■ Problem details
Across the records below, count the lines that contain "Durumu" and write down only the count.

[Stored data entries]

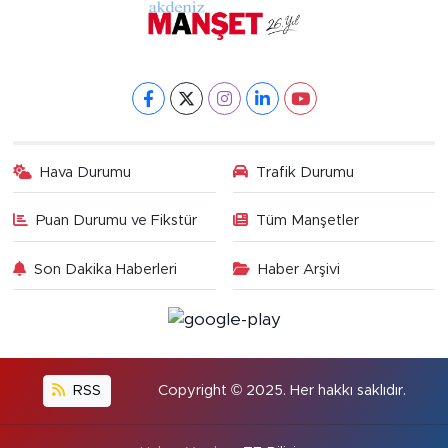
Hava Durumu
Trafik Durumu
Puan Durumu ve Fikstür
Tüm Manşetler
Son Dakika Haberleri
Haber Arşivi
RSS
Copyright © 2025. Her hakkı saklıdır.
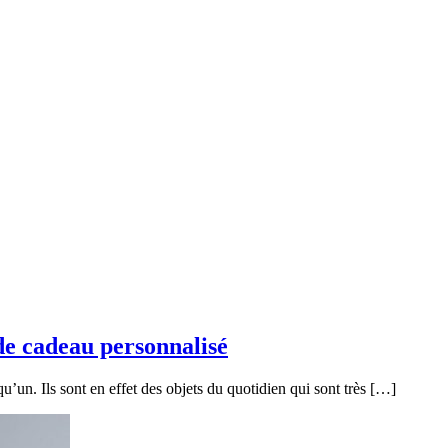
 de cadeau personnalisé
qu’un. Ils sont en effet des objets du quotidien qui sont très […]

■ Written response
3